How Linear Regression Works

Simple linear regression fits the line ŷ = b₀ + b₁x that minimises the sum of squared residuals (OLS — Ordinary Least Squares). The slope b₁ = Σ[(xᵢ − x̄)(yᵢ − ȳ)] / Σ[(xᵢ − x̄)²]; the intercept b₀ = ȳ − b₁x̄. R² (coefficient of determination) measures the proportion of variance in y explained by x; R² = 1 − SS_residual/SS_total.

Linear regression assumptions: linearity (correct functional form), independence of errors, homoscedasticity (constant variance), and normality of residuals for inference. Violations — such as heteroscedasticity (variance increasing with x) or autocorrelation (time-series data) — require corrections like weighted least squares or robust standard errors.

Common Mistakes

  • Confusing correlation with causation: High R² shows that x predicts y in your sample, not that x causes y. Ice cream sales and drowning rates are both correlated with temperature — neither causes the other.
  • Extrapolating beyond the data range: A regression line fit to data over x ∈ [10, 50] may predict poorly outside that range. The relationship may be non-linear beyond your observed region.
  • Ignoring outliers and influential points: A single outlier with high leverage can dramatically change the slope. Always plot your data and check residuals before trusting regression coefficients.

Frequently Asked Questions

Q: What is multiple linear regression?

Multiple regression fits ŷ = b₀ + b₁x₁ + b₂x₂ + … + bₖxₖ, allowing prediction from several independent variables simultaneously. Adjusted R² (penalises adding useless variables) should be used instead of R² for model comparison. Multicollinearity — when predictors are highly correlated with each other — inflates standard errors and makes individual coefficients unstable.

Q: How do I test whether the slope is statistically significant?

Calculate the t-statistic: t = b₁ / SE(b₁), with df = n−2. If |t| > t_critical (typically 1.96 for n > 30 at α=0.05), the slope is statistically significant — i.e., unlikely to be zero in the population.

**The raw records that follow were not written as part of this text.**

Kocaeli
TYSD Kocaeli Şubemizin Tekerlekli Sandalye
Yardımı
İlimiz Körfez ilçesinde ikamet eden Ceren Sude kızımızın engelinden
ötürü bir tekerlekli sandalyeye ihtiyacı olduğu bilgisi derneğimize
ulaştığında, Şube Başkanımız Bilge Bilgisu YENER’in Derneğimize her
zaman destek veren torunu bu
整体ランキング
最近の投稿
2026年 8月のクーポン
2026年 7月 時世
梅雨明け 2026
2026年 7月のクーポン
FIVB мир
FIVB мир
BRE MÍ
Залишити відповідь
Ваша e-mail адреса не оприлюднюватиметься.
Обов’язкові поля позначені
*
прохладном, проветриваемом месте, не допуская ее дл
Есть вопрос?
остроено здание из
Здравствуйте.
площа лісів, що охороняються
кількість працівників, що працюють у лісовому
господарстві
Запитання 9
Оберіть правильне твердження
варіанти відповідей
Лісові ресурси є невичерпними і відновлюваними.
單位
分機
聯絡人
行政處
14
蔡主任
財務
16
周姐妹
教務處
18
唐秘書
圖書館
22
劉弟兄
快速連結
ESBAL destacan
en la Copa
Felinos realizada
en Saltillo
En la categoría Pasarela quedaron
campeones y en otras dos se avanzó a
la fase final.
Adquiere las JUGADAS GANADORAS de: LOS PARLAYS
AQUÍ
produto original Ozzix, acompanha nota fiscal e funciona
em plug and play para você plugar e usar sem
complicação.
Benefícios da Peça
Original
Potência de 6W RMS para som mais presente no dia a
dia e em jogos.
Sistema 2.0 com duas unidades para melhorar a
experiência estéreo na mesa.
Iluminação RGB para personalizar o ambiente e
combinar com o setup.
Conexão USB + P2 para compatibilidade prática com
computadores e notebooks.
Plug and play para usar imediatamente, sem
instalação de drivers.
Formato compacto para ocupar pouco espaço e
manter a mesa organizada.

The p-value for the slope tells you the probability of observing such a large t-statistic by chance if the true slope were zero.

Q: When should I use regression vs. correlation?

Use correlation (Pearson r) to measure the strength and direction of linear association without prediction. Use regression when you want to predict y from x or estimate the magnitude of the x–y relationship (slope in interpretable units). Pearson r = ±√R² for simple regression; the sign matches the sign of the slope b₁.